If we add linguistic information of this kind to a corpus, then we might obliterate the very objective we wanted to achieve by using the corpus. Corpora are used for obtaining new linguistic knowledge. But if we use traditional knowledge when it comes to the extraction of evidence from a corpus, we may never get to the point where we may want to discard old categories and replace them by new ones confirmed by corpus evidence. It is from looking at unannotated corpora that we have learned a lot about the fuzziness of the concept of lexical units and that we now see a continuum from a word segment like -euro- via single words, multiword units, collocations, to whole phraseologisms. Particularly in multilingual applications, it is obvious that the translation equivalents we are looking for are only very rarely single words and sometimes can be complete phrases or even sentences.

Any linguistic information added to a text or corpus tends to replicate any bias inherent in that category. Therefore, we must be careful that standardization of linguistic features originally not present in a text but added by hand or automatically does not obscure the evidence we expect to obtain from corpora. Normative so-called language-independent tagsets and categories for word class, morphosyntactic or even semantic information, whether in corpora or in lexicons, are useful only insofar as they can establish comparability between resources of different origin. If these tagsets are used for extracting evidence for linguistic phenomena from corpora, results have to be evaluated with great care.

The creation of language resources is expensive. The more effort that has been spent on the composition, documentation, and encoding of textual features, on the annotation of added linguistic information and on the comparability with related resources, the more valuable a corpus (or a lexicon) will be. To use it for just one specific purpose would be a waste it should be reused as often as possible, covering a wide range of applications. As we said above, standardization is an absolutely necessary precondition if the resources are not only to be used internally within one single institution but are also to be made available to the NLP community. While in the past the exchange of resources and resource-oriented tools was based on bilateral agreement between provider and user, distribution centers today serve as platforms for the language resources market. They will be accepted only if the material they offer for distribution proves valuable to the clients, and therefore, it has to be fully documented and standardized. The first center was the Linguistic Data Consortium (LDC) at Pennsylvania University, which was created more than five years ago. Recently, the European Language Resources Association (ELRA) was founded for the (Western) European market. It will be complemented by national language resource centers. The Trans-European Language Resources Infrastructure (TELRI), a Concerted Action funded by the European Commission, is serving as a bridge between Central and Eastern Europe (including the Commonwealth of Independent States) on the one side and Western Europe on the other. These distribution centers will pass on submitted resources to academic and industrial users and will collect license fees. It is no longer necessary to contact the institution where the resources were created in the first place.

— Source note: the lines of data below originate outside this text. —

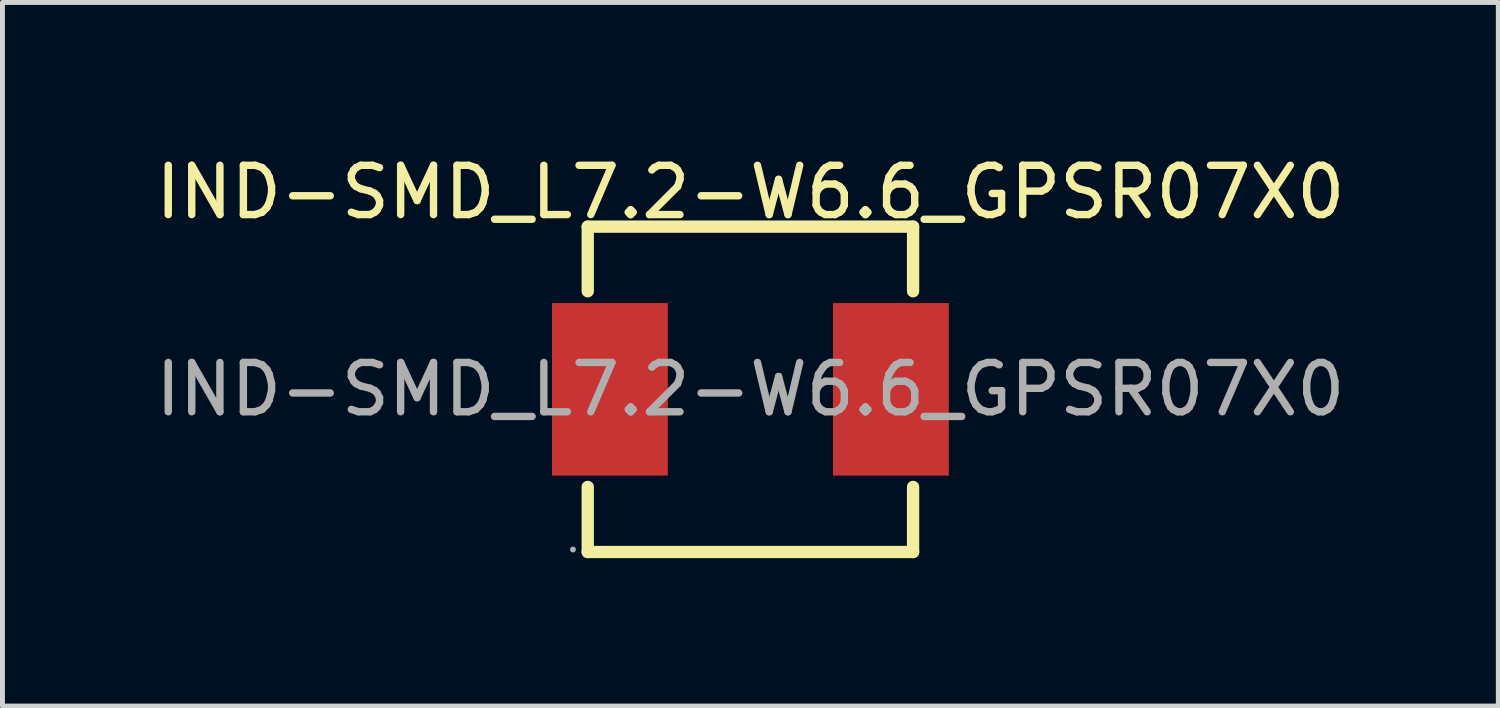
<source format=kicad_pcb>
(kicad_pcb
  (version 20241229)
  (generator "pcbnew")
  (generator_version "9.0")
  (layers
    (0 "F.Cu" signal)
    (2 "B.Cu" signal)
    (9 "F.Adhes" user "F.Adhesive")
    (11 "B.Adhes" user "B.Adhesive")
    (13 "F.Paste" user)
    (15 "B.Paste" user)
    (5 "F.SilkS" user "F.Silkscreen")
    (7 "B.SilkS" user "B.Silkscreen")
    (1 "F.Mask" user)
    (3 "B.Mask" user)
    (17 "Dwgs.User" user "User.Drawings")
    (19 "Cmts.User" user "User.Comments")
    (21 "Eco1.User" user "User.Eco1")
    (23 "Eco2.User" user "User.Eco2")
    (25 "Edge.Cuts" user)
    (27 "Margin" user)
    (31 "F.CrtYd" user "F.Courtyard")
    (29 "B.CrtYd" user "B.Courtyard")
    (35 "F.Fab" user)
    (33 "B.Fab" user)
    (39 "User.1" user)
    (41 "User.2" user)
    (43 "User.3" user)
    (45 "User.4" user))
  (footprint "IND-SMD_L7.2-W6.6_GPSR07X0"
    (layer "F.Cu")
    (at 12.173 4.848)
    (property "Reference" "IND-SMD_L7.2-W6.6_GPSR07X0" (at 0 -4 0) (layer "F.SilkS") (effects (font (size 1 1) (thickness 0.15))))
    (attr smd)
    (fp_line (start -3.3 -3.3) (end -3.3 -1.99) (stroke (width 0.25) (type solid)) (layer "F.SilkS"))
    (fp_line (start -3.3 -3.3) (end 3.3 -3.3) (stroke (width 0.25) (type solid)) (layer "F.SilkS"))
    (fp_line (start -3.3 1.98) (end -3.3 3.3) (stroke (width 0.25) (type solid)) (layer "F.SilkS"))
    (fp_line (start -3.3 3.3) (end 3.3 3.3) (stroke (width 0.25) (type solid)) (layer "F.SilkS"))
    (fp_line (start 3.3 -3.3) (end 3.3 -1.99) (stroke (width 0.25) (type solid)) (layer "F.SilkS"))
    (fp_line (start 3.3 1.98) (end 3.3 3.3) (stroke (width 0.25) (type solid)) (layer "F.SilkS"))
    (fp_circle (center -3.6 3.25) (end -3.57 3.25) (stroke (width 0.06) (type solid)) (fill no) (layer "F.Fab"))
    (fp_text user "${REFERENCE}" (at 0 0 0) (layer "F.Fab") (effects (font (size 1 1) (thickness 0.15))))
    (pad "1" smd rect (at -2.85 0) (size 2.35 3.5) (layers "F.Cu" "F.Mask" "F.Paste"))
    (pad "2" smd rect (at 2.85 0) (size 2.35 3.5) (layers "F.Cu" "F.Mask" "F.Paste")))
  (gr_rect
    (start -3 -3)
    (end 27.345 11.273)
    (stroke (width 0.1) (type default))
    (fill no)
    (layer "Edge.Cuts")))
</source>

Such an arrangement works only if the resources are not only documented but validated as well. What does validation mean for written resources? For corpora, it means that the corpus has the size it claims, that it is composed the way it claims, that it is encoded the way it claims, that all features encoded can be used for retrieval, that annotations used conform to a given standard, and, above all, that the error rate for encoding and annotation does not exceed a certain level. Validation guarantees the client that he gets what he ordered and that he can rely on the resources to the extent stated by the validation certificate.

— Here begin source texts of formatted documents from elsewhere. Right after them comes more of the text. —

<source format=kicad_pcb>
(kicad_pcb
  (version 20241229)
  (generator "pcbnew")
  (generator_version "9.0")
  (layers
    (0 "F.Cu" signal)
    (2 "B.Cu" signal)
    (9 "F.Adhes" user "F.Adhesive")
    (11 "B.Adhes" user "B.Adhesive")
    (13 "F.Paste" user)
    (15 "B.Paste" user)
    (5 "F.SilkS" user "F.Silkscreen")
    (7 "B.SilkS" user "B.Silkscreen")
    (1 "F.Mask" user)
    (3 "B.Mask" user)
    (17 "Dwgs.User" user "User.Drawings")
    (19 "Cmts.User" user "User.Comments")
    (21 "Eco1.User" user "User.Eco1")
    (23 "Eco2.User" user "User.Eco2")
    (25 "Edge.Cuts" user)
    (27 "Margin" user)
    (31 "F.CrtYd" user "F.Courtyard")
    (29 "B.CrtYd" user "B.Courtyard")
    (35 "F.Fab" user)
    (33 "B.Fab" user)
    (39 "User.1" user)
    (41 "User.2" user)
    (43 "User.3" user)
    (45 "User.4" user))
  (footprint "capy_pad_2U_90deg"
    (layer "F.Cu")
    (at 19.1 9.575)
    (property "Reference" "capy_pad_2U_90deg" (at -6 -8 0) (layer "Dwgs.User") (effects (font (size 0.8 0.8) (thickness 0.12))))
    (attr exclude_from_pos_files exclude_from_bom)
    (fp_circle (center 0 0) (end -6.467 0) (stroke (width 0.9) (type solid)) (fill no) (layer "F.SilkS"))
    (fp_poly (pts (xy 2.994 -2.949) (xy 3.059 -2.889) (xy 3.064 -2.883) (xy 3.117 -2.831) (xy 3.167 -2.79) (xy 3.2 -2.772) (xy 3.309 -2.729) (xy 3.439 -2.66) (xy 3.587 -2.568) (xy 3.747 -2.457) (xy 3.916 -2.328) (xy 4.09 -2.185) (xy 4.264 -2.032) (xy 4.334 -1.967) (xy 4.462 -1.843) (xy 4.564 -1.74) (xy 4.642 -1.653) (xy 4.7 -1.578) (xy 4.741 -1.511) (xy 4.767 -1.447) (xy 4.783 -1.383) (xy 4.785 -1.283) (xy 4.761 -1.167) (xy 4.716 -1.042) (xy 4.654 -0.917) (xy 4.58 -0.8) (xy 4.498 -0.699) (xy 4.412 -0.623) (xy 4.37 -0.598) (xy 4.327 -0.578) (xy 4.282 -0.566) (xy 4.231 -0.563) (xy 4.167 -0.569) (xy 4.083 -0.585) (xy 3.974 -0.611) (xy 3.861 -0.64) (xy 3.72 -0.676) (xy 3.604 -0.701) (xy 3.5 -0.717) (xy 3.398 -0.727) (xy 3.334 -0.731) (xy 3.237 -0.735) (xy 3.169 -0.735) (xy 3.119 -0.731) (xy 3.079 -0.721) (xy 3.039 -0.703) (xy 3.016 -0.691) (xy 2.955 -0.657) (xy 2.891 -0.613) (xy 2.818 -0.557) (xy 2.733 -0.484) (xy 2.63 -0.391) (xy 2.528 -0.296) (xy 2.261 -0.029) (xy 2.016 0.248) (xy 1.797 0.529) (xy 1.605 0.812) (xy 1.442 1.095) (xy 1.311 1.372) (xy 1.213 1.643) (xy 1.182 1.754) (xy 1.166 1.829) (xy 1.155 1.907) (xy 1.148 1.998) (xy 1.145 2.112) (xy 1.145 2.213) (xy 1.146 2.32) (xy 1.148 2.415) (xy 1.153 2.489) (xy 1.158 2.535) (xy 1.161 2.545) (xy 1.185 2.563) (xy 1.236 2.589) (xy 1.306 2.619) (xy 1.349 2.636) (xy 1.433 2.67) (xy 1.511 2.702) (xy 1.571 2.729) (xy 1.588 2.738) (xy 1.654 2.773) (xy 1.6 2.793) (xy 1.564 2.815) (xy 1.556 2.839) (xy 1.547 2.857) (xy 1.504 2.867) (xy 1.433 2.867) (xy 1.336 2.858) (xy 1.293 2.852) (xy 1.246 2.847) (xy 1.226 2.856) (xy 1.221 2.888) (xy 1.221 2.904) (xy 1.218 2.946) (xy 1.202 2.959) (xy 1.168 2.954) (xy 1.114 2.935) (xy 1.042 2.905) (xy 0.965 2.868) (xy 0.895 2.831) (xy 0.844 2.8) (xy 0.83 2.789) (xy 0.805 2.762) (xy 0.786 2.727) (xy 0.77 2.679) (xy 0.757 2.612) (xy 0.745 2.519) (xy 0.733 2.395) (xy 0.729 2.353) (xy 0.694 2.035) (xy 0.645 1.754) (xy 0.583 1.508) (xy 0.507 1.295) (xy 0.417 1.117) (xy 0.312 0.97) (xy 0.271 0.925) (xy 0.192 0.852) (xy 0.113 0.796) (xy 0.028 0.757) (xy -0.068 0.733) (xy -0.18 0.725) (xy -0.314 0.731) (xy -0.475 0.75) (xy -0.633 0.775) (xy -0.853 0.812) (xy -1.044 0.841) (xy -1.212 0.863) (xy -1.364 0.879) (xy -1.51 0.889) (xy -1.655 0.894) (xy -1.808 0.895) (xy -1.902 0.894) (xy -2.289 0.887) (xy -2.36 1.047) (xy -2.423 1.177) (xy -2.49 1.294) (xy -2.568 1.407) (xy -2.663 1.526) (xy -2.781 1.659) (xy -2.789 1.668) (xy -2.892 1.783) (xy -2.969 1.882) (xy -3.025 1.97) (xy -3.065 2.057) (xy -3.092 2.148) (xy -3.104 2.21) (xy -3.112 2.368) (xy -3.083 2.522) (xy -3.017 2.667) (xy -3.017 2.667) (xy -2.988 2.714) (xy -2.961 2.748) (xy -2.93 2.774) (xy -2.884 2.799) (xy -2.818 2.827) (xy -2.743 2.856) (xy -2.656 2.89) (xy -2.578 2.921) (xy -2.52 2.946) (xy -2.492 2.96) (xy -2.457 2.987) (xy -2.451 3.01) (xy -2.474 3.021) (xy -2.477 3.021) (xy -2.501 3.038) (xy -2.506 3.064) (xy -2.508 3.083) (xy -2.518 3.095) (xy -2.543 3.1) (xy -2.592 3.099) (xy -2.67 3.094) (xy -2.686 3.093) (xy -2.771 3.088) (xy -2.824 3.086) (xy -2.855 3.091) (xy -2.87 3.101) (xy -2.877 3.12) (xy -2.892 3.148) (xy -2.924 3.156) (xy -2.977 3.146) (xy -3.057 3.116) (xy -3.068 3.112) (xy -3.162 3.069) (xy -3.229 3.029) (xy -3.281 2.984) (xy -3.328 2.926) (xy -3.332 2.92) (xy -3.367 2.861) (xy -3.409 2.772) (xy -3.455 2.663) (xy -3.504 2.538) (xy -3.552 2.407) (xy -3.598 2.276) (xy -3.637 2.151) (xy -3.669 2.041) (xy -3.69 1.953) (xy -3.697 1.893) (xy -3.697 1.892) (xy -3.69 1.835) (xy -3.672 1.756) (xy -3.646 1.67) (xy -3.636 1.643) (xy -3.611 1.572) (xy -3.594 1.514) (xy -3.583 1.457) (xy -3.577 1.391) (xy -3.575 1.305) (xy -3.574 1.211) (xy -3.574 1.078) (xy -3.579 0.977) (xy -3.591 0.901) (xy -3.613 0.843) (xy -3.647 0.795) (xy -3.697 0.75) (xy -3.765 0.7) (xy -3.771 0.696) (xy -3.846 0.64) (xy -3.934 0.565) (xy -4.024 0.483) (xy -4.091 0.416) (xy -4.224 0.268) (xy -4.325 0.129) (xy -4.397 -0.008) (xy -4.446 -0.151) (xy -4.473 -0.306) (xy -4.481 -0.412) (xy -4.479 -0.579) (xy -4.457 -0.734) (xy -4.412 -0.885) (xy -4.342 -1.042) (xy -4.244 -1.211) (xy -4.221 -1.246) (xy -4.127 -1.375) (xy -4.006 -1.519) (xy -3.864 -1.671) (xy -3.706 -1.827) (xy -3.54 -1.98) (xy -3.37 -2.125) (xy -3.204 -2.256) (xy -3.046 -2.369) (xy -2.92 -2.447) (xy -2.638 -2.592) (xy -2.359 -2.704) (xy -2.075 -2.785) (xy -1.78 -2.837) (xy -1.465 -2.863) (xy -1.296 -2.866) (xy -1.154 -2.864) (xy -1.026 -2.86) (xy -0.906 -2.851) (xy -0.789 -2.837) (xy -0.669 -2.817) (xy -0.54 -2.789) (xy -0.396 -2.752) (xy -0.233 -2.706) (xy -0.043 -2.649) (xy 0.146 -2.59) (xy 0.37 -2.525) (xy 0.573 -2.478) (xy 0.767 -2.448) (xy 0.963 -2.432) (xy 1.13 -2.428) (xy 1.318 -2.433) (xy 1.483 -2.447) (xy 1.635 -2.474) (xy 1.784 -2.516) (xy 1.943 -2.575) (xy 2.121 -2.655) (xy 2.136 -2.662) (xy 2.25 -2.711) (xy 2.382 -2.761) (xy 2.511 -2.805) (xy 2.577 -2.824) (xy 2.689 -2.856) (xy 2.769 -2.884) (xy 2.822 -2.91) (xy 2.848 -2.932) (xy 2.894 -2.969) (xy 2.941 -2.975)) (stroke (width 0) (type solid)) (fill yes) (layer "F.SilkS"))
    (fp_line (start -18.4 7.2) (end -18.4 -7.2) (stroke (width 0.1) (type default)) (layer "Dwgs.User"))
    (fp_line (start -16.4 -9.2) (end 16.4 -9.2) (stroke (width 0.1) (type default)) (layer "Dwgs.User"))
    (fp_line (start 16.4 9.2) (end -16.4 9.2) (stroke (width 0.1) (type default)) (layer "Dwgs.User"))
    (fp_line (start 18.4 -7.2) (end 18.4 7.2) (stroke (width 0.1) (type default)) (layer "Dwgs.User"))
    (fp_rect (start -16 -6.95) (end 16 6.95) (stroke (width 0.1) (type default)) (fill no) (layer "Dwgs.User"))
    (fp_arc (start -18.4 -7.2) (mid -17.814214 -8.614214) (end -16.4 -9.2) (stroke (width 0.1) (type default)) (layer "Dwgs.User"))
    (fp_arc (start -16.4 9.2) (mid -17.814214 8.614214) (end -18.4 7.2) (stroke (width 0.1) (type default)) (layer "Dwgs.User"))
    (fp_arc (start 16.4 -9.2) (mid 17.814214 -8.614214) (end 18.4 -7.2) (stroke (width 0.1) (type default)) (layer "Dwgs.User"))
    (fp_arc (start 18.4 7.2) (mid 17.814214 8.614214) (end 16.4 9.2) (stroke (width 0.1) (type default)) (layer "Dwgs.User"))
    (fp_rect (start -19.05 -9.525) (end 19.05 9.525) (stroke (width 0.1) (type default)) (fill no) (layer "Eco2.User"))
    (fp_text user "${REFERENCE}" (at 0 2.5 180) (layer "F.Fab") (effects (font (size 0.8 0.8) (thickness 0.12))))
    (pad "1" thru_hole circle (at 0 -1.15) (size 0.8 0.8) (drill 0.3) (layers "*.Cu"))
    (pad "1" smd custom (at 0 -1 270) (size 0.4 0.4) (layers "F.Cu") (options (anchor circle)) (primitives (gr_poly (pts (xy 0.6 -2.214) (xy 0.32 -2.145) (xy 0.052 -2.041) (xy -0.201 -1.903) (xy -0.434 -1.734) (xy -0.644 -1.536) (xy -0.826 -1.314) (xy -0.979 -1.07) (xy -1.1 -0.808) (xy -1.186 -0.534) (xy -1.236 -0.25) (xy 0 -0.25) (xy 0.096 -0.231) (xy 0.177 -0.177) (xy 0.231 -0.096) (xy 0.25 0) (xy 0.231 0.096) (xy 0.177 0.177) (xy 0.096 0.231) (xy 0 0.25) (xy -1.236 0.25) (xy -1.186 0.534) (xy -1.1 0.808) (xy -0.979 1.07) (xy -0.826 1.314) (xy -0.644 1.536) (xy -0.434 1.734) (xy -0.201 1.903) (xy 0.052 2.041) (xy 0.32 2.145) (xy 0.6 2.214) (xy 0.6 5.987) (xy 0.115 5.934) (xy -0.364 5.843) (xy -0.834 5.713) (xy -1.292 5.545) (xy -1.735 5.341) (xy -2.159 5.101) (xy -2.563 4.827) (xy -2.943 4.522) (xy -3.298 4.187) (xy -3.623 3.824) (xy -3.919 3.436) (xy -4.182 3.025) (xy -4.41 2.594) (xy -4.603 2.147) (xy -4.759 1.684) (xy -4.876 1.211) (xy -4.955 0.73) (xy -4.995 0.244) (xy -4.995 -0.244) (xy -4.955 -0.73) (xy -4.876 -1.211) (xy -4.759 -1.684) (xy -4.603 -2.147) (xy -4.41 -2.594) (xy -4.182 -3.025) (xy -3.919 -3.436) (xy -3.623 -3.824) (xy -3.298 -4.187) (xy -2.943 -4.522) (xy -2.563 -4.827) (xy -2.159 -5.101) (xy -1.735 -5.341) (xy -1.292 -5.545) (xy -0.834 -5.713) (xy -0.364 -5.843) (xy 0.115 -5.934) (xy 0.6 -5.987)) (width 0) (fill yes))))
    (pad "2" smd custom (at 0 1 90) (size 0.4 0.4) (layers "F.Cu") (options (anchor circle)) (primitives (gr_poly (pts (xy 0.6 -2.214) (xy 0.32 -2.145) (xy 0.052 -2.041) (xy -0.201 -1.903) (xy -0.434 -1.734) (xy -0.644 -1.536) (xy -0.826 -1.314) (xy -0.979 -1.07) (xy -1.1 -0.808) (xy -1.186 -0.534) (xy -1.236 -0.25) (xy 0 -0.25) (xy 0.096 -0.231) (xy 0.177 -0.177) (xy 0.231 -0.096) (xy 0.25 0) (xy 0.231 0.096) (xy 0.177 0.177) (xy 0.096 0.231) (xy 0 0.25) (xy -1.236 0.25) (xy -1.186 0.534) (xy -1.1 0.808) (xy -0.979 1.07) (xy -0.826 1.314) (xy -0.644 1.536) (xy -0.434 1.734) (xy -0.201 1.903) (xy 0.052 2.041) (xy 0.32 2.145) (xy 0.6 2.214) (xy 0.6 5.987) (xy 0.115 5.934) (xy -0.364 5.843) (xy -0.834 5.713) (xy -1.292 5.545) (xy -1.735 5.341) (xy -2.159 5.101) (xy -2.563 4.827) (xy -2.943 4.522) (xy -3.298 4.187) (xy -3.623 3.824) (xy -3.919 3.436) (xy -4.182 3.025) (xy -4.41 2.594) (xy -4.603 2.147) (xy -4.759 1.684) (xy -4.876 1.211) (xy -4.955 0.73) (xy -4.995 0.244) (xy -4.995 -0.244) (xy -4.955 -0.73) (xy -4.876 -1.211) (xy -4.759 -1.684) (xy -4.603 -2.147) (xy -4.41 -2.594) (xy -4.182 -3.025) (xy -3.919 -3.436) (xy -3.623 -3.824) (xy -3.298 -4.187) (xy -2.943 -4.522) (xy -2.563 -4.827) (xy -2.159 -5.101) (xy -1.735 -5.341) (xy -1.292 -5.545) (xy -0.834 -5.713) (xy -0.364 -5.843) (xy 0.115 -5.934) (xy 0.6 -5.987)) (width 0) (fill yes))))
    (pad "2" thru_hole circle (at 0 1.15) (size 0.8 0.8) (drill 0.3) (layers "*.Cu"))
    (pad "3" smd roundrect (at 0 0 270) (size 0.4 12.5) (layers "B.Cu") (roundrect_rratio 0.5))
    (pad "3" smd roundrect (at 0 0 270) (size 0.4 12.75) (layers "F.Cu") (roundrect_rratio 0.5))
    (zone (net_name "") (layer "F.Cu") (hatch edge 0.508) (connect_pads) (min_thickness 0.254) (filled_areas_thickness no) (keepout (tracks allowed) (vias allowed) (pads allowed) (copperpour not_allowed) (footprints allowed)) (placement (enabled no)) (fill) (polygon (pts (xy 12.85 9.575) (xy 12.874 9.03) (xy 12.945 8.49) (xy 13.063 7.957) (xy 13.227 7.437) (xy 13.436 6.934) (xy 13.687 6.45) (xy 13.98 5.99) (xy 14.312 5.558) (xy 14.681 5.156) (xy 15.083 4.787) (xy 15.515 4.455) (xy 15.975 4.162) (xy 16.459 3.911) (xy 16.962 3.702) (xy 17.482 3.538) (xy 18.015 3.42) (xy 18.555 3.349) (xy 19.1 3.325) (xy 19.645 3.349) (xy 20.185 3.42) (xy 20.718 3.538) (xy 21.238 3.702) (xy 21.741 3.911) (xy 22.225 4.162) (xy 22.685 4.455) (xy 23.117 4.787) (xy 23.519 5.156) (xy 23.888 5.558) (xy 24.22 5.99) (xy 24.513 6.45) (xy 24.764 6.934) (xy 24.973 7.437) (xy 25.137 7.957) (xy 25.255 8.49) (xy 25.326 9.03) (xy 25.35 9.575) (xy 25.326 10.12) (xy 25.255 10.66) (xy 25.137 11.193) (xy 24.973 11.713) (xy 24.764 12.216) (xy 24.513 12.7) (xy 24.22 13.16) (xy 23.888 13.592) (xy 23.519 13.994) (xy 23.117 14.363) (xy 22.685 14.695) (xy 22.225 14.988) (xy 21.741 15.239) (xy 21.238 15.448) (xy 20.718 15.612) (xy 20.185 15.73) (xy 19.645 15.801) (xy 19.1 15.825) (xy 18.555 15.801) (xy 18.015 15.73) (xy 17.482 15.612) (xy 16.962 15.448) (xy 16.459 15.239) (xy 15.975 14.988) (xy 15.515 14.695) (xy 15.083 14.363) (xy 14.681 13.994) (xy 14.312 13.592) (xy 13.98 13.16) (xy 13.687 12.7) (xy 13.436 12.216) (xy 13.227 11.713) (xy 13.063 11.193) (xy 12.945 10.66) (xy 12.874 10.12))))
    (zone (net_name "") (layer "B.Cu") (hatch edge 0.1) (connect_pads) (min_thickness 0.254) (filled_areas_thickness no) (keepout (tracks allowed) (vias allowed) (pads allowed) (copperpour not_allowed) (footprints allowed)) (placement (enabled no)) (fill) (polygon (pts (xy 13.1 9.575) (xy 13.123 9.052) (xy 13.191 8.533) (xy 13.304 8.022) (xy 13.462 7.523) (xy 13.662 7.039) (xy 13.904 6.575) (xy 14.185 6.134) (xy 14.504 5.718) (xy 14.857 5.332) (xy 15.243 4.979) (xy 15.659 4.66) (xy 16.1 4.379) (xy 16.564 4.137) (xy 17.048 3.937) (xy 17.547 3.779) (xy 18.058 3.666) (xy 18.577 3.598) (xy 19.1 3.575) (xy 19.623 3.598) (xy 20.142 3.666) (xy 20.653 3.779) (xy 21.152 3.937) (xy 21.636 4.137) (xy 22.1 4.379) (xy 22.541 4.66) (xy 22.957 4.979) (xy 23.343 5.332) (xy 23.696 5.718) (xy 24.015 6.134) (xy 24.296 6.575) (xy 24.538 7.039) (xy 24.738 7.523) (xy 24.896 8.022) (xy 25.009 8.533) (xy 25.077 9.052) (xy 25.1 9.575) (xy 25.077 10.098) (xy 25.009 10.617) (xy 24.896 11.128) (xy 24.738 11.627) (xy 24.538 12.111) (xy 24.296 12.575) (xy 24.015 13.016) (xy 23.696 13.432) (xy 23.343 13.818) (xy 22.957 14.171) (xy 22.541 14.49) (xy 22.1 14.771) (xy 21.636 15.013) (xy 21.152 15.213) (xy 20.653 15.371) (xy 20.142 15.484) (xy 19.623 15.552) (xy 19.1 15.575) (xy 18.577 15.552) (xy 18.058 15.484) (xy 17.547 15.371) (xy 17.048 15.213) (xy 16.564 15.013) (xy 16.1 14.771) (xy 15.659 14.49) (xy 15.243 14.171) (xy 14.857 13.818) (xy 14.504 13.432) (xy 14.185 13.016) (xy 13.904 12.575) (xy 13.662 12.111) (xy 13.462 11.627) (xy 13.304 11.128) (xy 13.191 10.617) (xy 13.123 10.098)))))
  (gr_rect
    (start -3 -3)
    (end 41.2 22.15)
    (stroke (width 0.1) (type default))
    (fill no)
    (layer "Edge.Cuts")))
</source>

Validation has to be carried out on an unbiased and neutral basis, and this means not by the institution where the resources were created. Some of the validation features are language-independent, like the conformancy of the text representation with accepted rules and standards for encoding. But, some are language-specific, e.g., a claim that a lexicon really covers the core vocabulary of a given language, that the meanings assigned to a lemma have been gained from corpus evidence, and that the error rate of morphosyntactic tagging does not exceed a certain level. Therefore, it makes sense that validation for written resources should be carried out by institutions where there is sufficient competence for the language in question. On the other hand, to make validation reliable, all recognized validation centers should follow a validation procedure prescribed by a standard that is accepted by the NLP community. Some projects for the development of validation procedures are under preparation; the European Commission has included validation as a new work item in the new Telematics Programme.